The CMO Survey asks a series of questions that reflect this focus on managing from the outside in. Specifically, it asks six questions across a range of strategy activities. Top marketers rate the following items based on the lead “Information about customers and competitors”:

  • Is collected on a regular basis
  • Is shared vertically across different levels of the firm and business unit
  • Is shared horizontally across different functions and business units
  • Shapes the design of firm strategies
  • Influences the implementation of firm strategies
  • Impacts the evaluation of firm strategies

These ratings are performed on a 7-point Likert scale where 1 is “not at all” and 7 is “very frequently.” Overall, companies report to be just slightly above the scale average on these measures. As you can see from the figure, means from the August 2011 survey range from a high of 5.3 for information collection to a low of 4.6 for vertical and horizontal information sharing. What I found interesting is that these company averages have clearly risen during the downturn. Between February 2011 and August 2011, the figure shows all of the indicators are up. In comparison, during the prior year from February 2010 to February 2011, there was very little change. During what many consider to be the deepest trough in the economic downturn, companies punched up how much they focus on managing from the outside in.

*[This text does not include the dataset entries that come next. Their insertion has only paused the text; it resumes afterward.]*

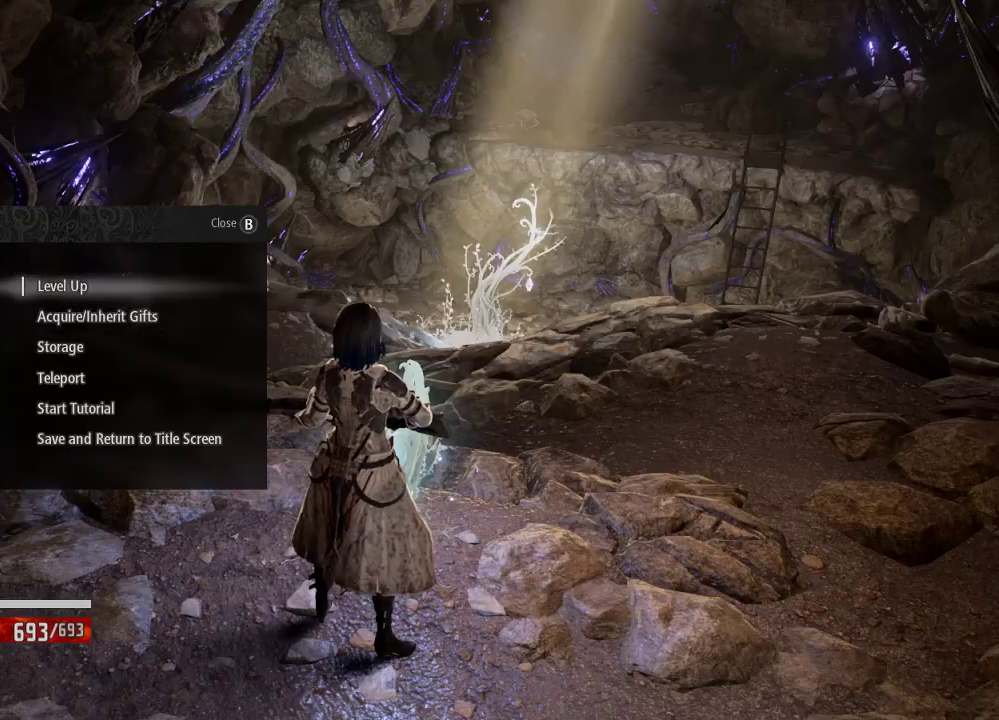
{"dt_ms": 500, "buttons": [], "left_stick": "center", "right_stick": "center", "events": [[33, "A", "down"], [33, "DPAD_UP", "up"], [233, "A", "up"]]}
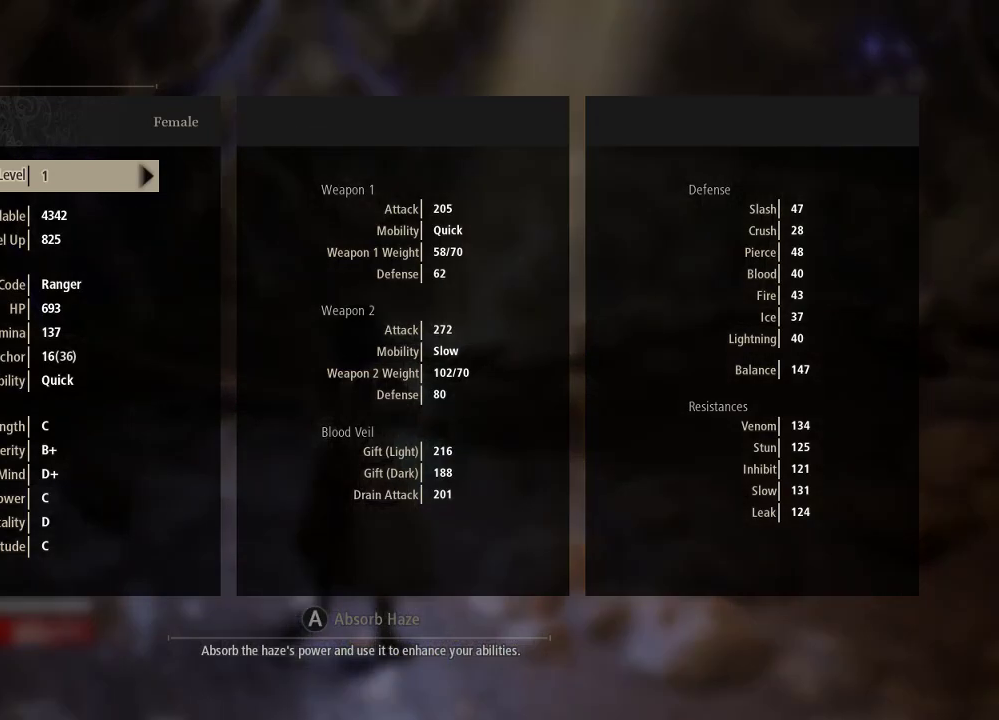
{"dt_ms": 500, "buttons": ["DPAD_RIGHT"], "left_stick": "center", "right_stick": "center", "events": [[33, "DPAD_DOWN", "down"], [133, "DPAD_DOWN", "up"], [433, "DPAD_RIGHT", "down"]]}
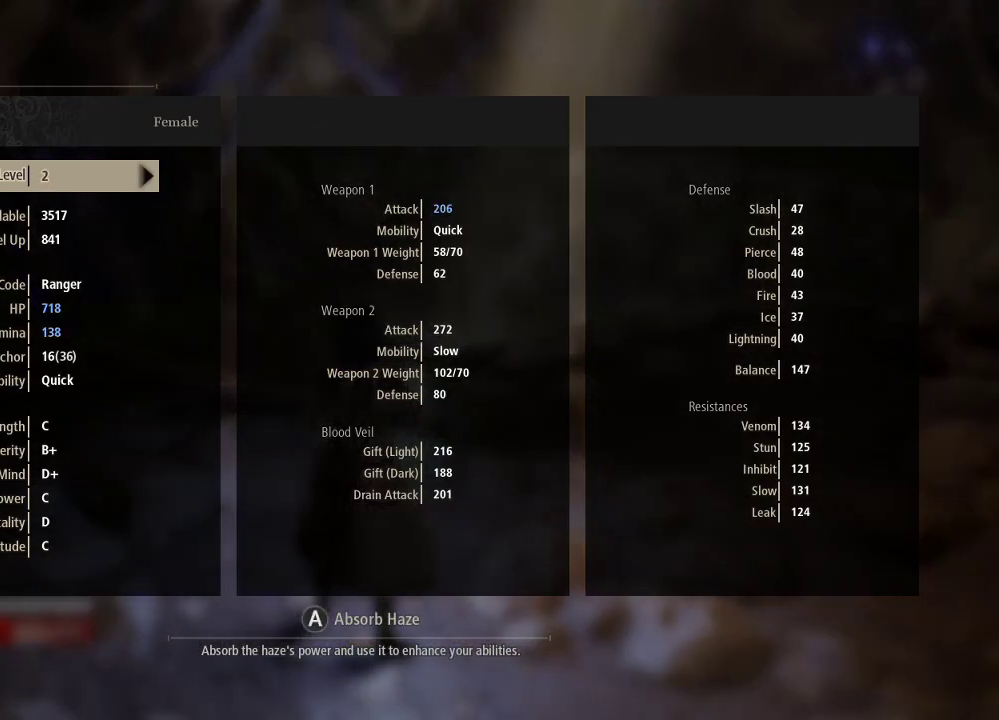
{"dt_ms": 500, "buttons": [], "left_stick": "center", "right_stick": "center", "events": [[133, "DPAD_RIGHT", "up"], [233, "DPAD_RIGHT", "down"], [333, "DPAD_RIGHT", "up"], [433, "DPAD_RIGHT", "down"], [500, "DPAD_RIGHT", "up"]]}
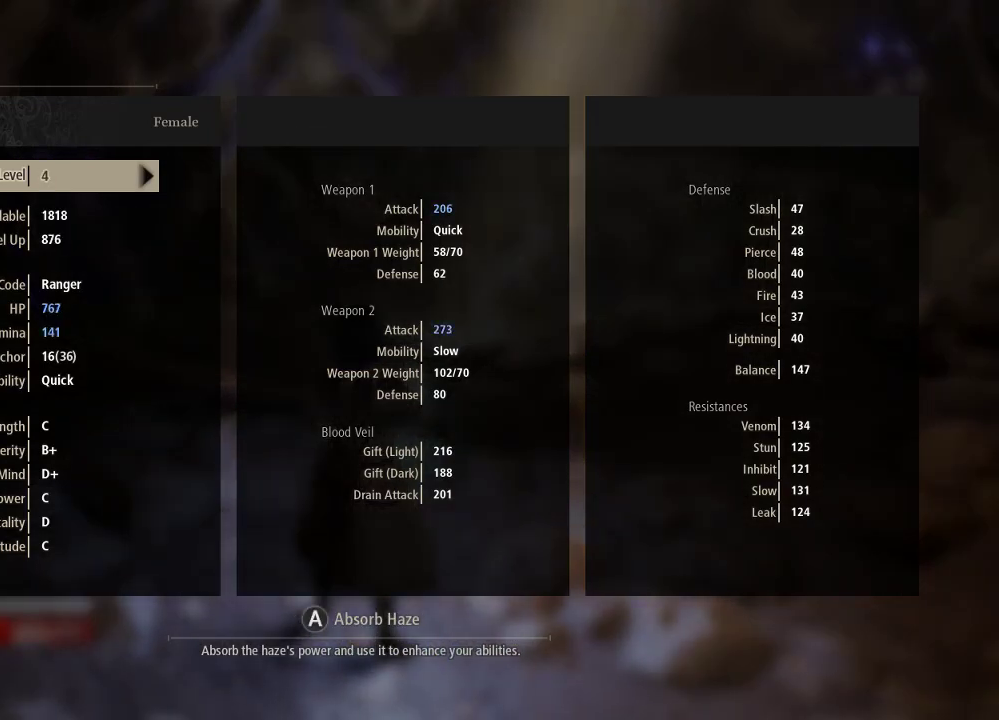
{"dt_ms": 500, "buttons": ["DPAD_RIGHT"], "left_stick": "center", "right_stick": "center", "events": [[133, "DPAD_RIGHT", "down"], [233, "DPAD_RIGHT", "up"], [333, "DPAD_RIGHT", "down"]]}
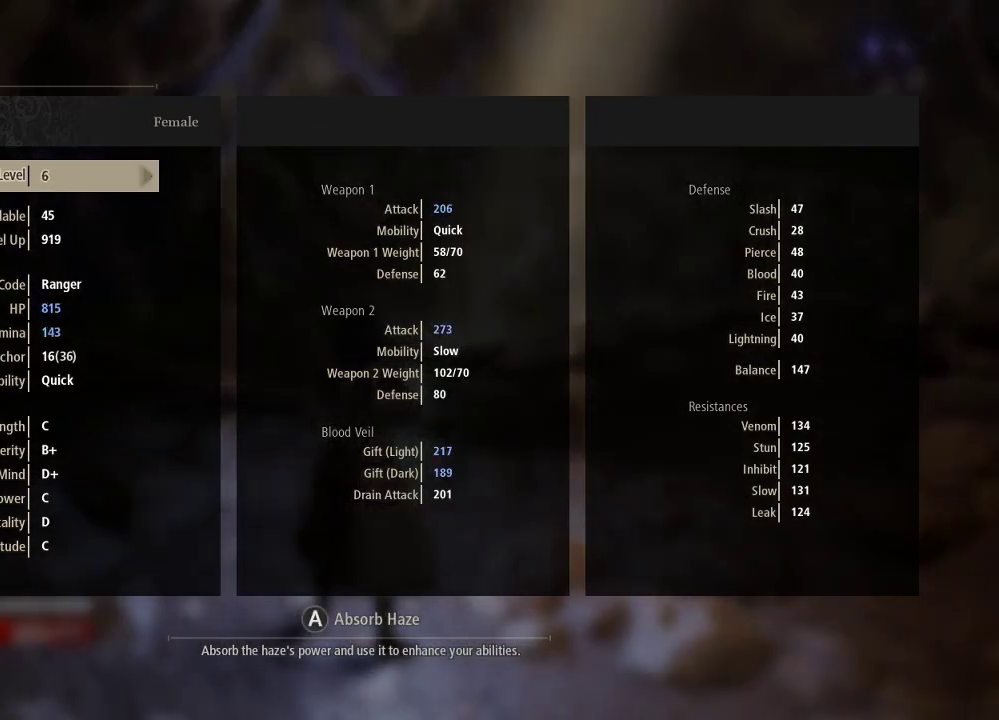
{"dt_ms": 500, "buttons": ["DPAD_RIGHT"], "left_stick": "center", "right_stick": "center", "events": [[33, "DPAD_RIGHT", "up"], [133, "DPAD_RIGHT", "down"], [233, "DPAD_RIGHT", "up"], [433, "DPAD_RIGHT", "down"]]}
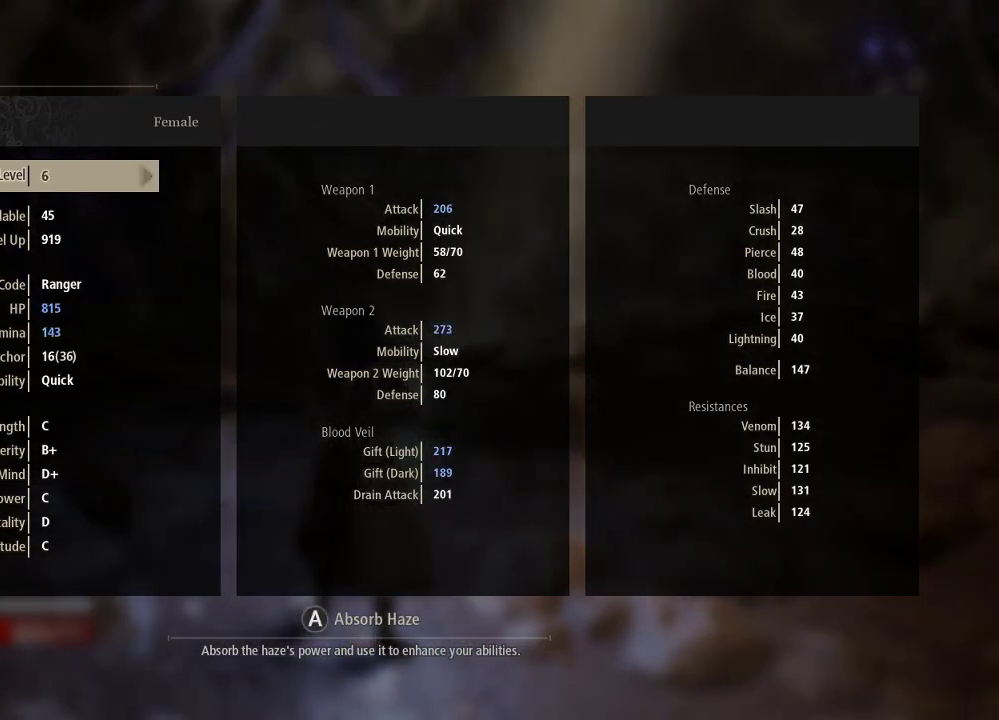
{"dt_ms": 1000, "buttons": [], "left_stick": "center", "right_stick": "center", "events": [[33, "DPAD_RIGHT", "up"], [433, "A", "down"], [933, "A", "up"]]}
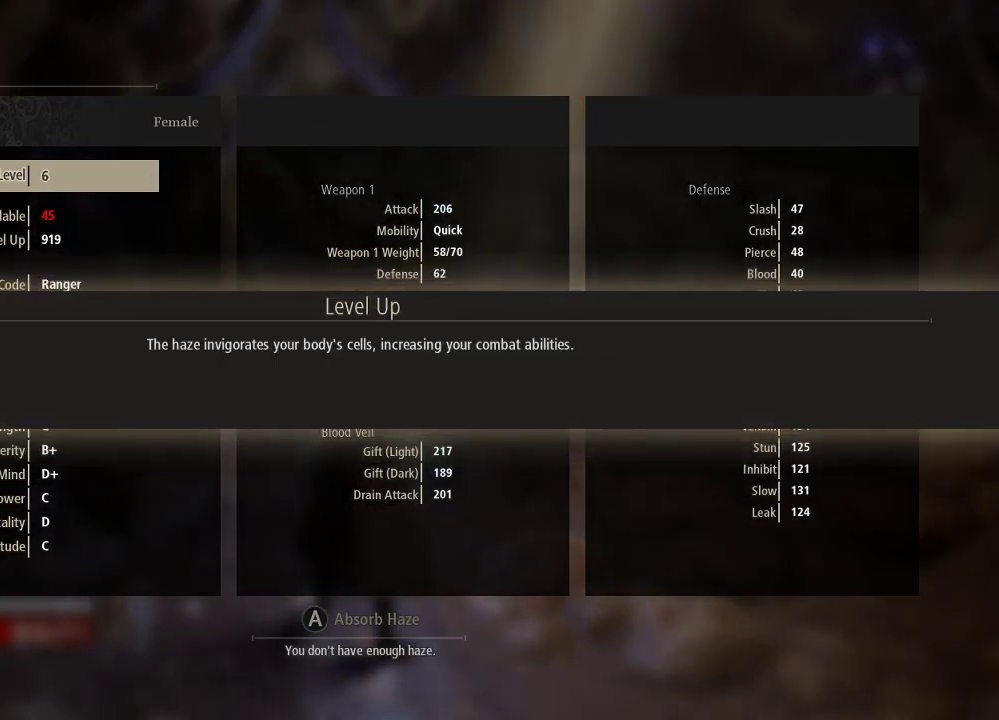
{"dt_ms": 500, "buttons": [], "left_stick": "center", "right_stick": "center", "events": []}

Figure 1. Company Ratings on How Frequently Information About Customers and Competitors Is Used.
Figure 1, Company Ratings

Not all companies invested equally in using market information to drive strategy. B2C-Service companies have the highest scores on all measures while B2B-Services companies have the lowest scores. Both B2B-Product and B2C-Product companies are between these two extremes. Other factors, such as firm size or percentage of sales from the Internet do not influence performance on these indicators.

Why improve these outside-in indicators during the economic downturn? There may be many reasons. However, I speculate that these tough economic times challenge managers to rethink priorities and to focus on the raison d’être of their existence—customers. It is easy during boom times to pretend that other factors are more important. However, tough times force managers to break free of any delusions and to remember who pays the bills.

How do firms focus on managing from the outside? In research for the book and in other published work on the topic, it is clear that top management must commit to focusing on customers. It is also important that the firm build a structure that is based on customer, not on the products or services it sells. Finally, the organization has to set up informal and formal processes for acquiring, sharing, and using information from the market in its strategy.